I got the Declan clue straight away. Then again, I am a Gooner. Think geographically for three of those words.
This is just my achilles heel.
I think:
Sirius: Satellite, radio, star, dog (canis major)
Pitch: Tar, card game, baseball/cricket, music
Radio, music? Is that the thread (no).
I didn’t expect them to go Hogwarts there.
So I backed all the way into the answer on that by identifying the letters that go into the final solution and figuring out a Christmas word that hits those letters: Pudding
Now pudding is a topic I feel most Brits have a knowledge of to rival American, say, peanut butter brands and textures. But we Americans know next to nothing. So there’s a lot I might miss here.
However, with that answer in hand I was able to back into Pitch black, Sirius black, Black pudding.

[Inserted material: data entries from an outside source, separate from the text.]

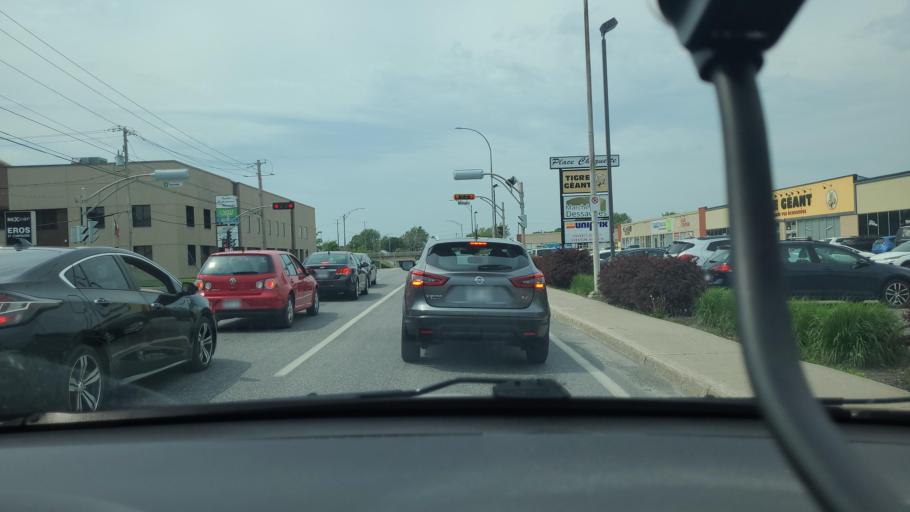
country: CA
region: Quebec
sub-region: Monteregie
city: Saint-Hyacinthe
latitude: 45.6233
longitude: -72.9597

I had to wrack my brain to come up with any other words that would tie into pudding but eventually linked sticky and jasmine to “rice.”
I can’t find a third word to join either of those pairs?
The last one I’m wondering if there is such a thing as Irish pudding and if Declan and Pudsey are considered stereotypical Irish? Again, if all that is true, I have no idea what the third word would be.
Anyway, when I’m done with the others I’ll circle back to see the full solution to this one. It was a disaster from the start for me.
I only have #6 left and it appears to be a simple binary puzzle that I just haven’t gotten to.
Apart from 3 this has been a really fun thing. And, to be fair, it’s fun to complain about 3.
Oh, Declan Rice plays for Arsenal. Shocked, shocked!, I didn’t get that.
Looks like the answers are not available yet but working backwards I was able to tie all the words to their category.
It’s not, though. Only four rows have notes in them, and you’d need 5 to encode the alphabet (and to connect the 16-8-4-2-1 clue).
I just recycled the paper but I think it was? I just converted the notes to 0/1, converted to decimal, and assigned the result to the standard order alphabet. Got me CAROL.
Edit: Oh I see. You mean using the relative pitch as information. But actually only the empty/full (or half note / quarter note) has any signal. Pitch is just a red herring.
Oh, right, the bars were significant after all. That seemed like such an obvious red herring.
We do a quiz at work in my team where we each contribute a round of five questions. Here’s my effort for this year. It’s “guess the celebrity”.
I’ll put the answers up tomorrow.
I have 2 of them. The others I have no idea!
Answers for above
Taylor Swift (Tailor who is swift)
Cardi B (bee in a Cardigan)
Leo Messi (the messy bit is attached to Leo)
Harry Kane (hairy cane)
Ryan Gosling (rye on gosling)
Zendaya (zen on day “A”)
Well, I had half of the fifth one. I’m calling that a success.
“Putting the equine creature after the philosopher.”
I concur with my learned fellow
Descartes before the horse. That’s clever.
Anyone want to guess exactly how many flaps I found inside this book?
I’m always curious when I see these claims.
Sixty one?
I bet it’s less than 60, but some of them are double ones, so they’re counting them twice.
I always feel that, with flaps, you really want quality over quantity. A substandard flap is no flap at all, as the kids say nowadays.